**What needs to be done**
Output only the span of lines that begins at the line containing "thumb cmc: (957, 1046)" and ends at the last line of the data, both included, exactly as they appear.

**Exercise input**
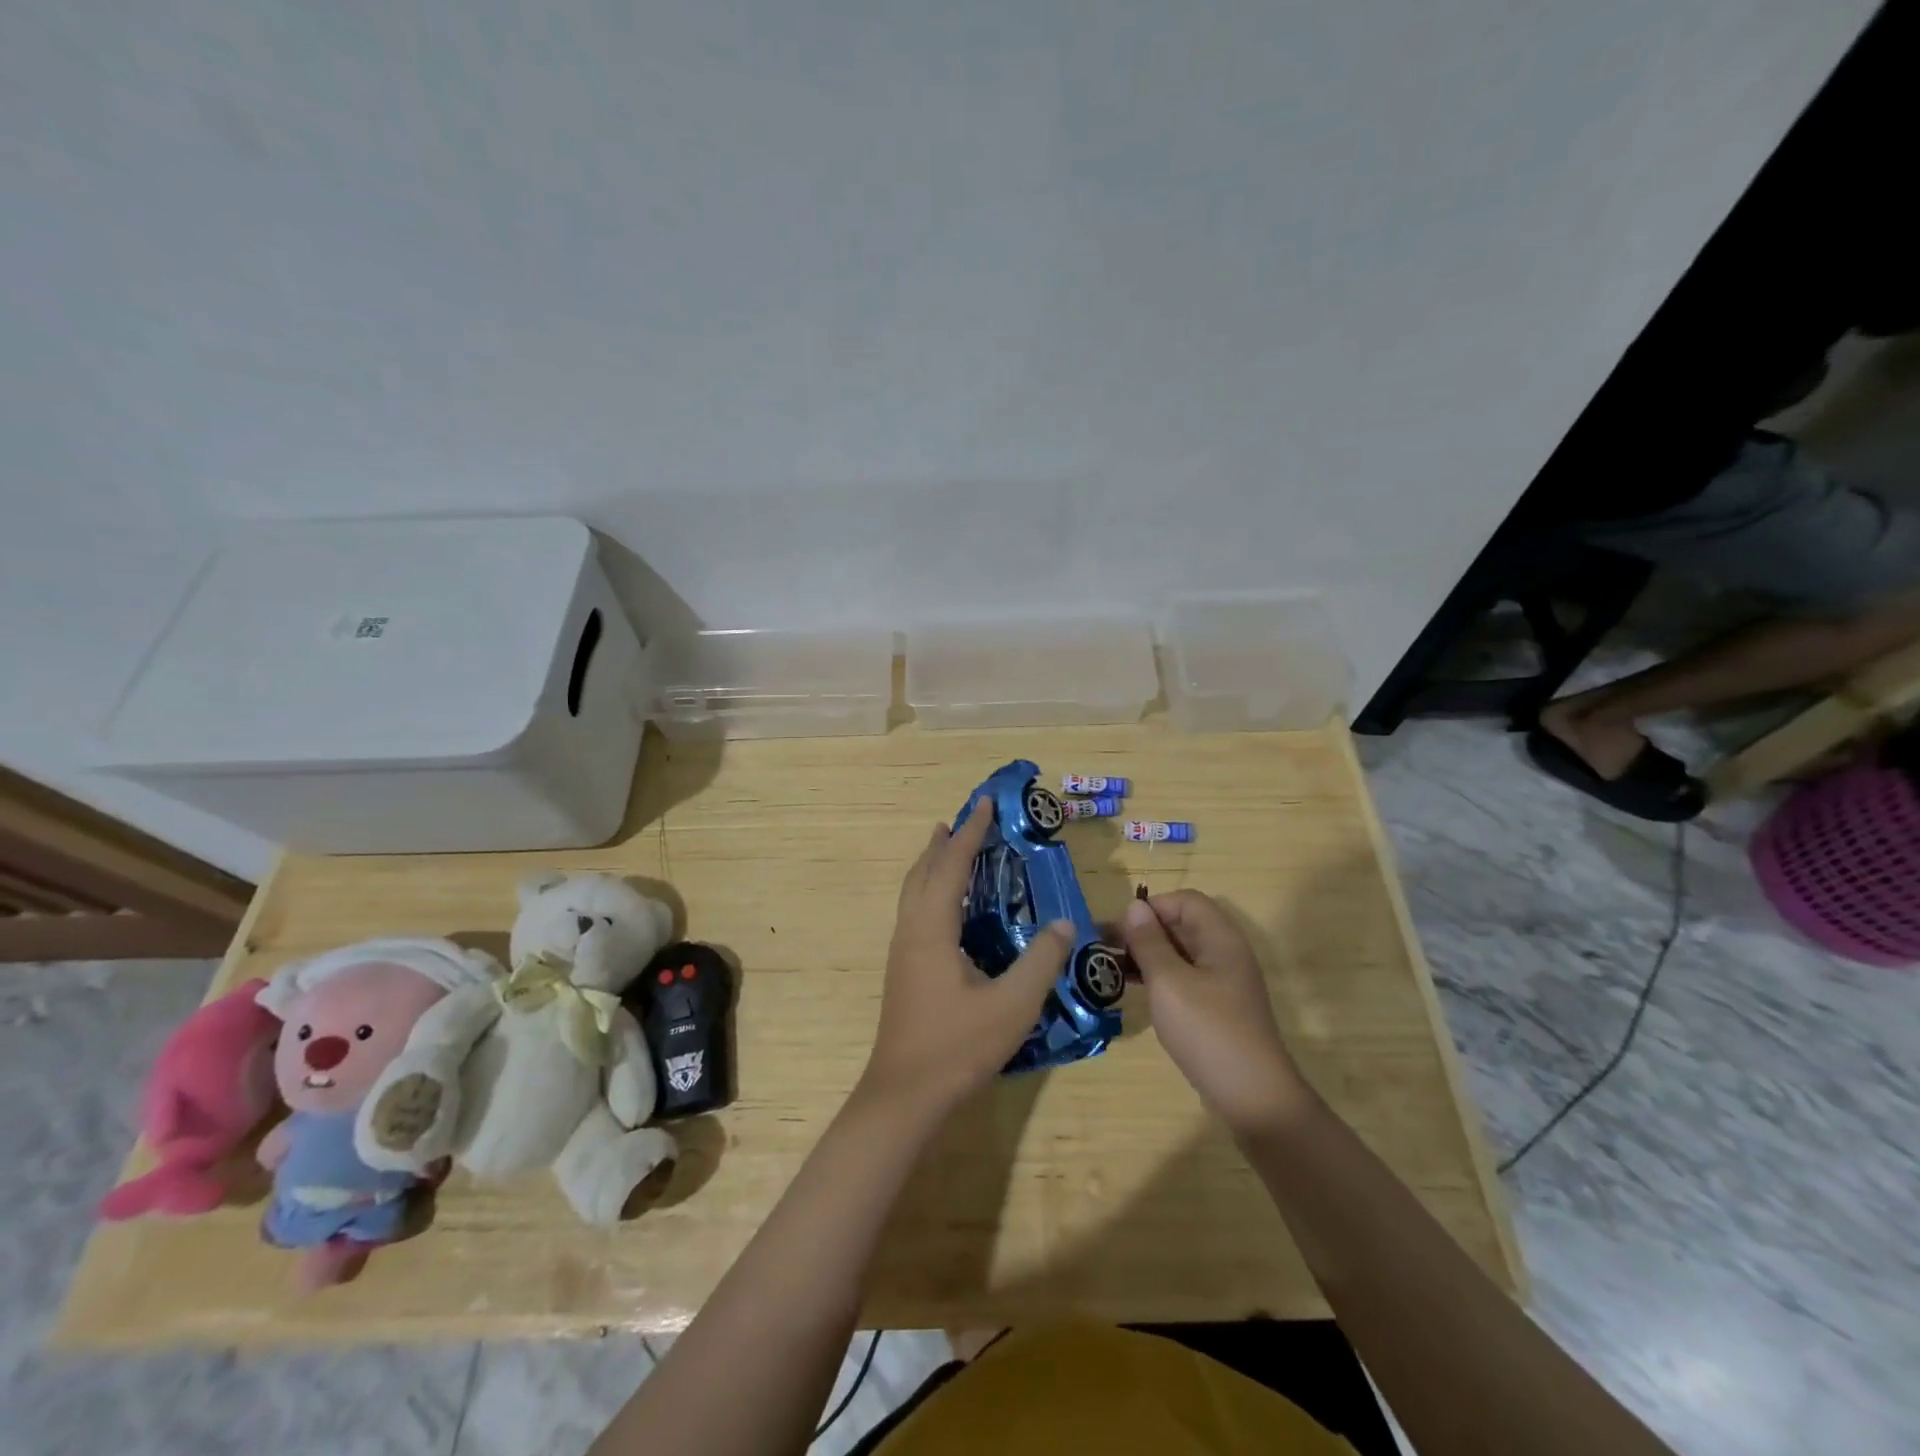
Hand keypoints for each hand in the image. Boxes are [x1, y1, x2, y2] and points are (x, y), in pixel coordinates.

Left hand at [859, 798, 1073, 1119]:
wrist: (905, 1096)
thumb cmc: (957, 1046)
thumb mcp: (1012, 1005)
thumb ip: (1041, 961)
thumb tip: (1064, 923)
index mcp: (933, 928)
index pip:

**Completed exercise**
thumb cmc: (957, 1046)
thumb mcp: (1012, 1005)
thumb ip: (1041, 961)
thumb tip: (1064, 923)
index mcp: (933, 928)
index pip:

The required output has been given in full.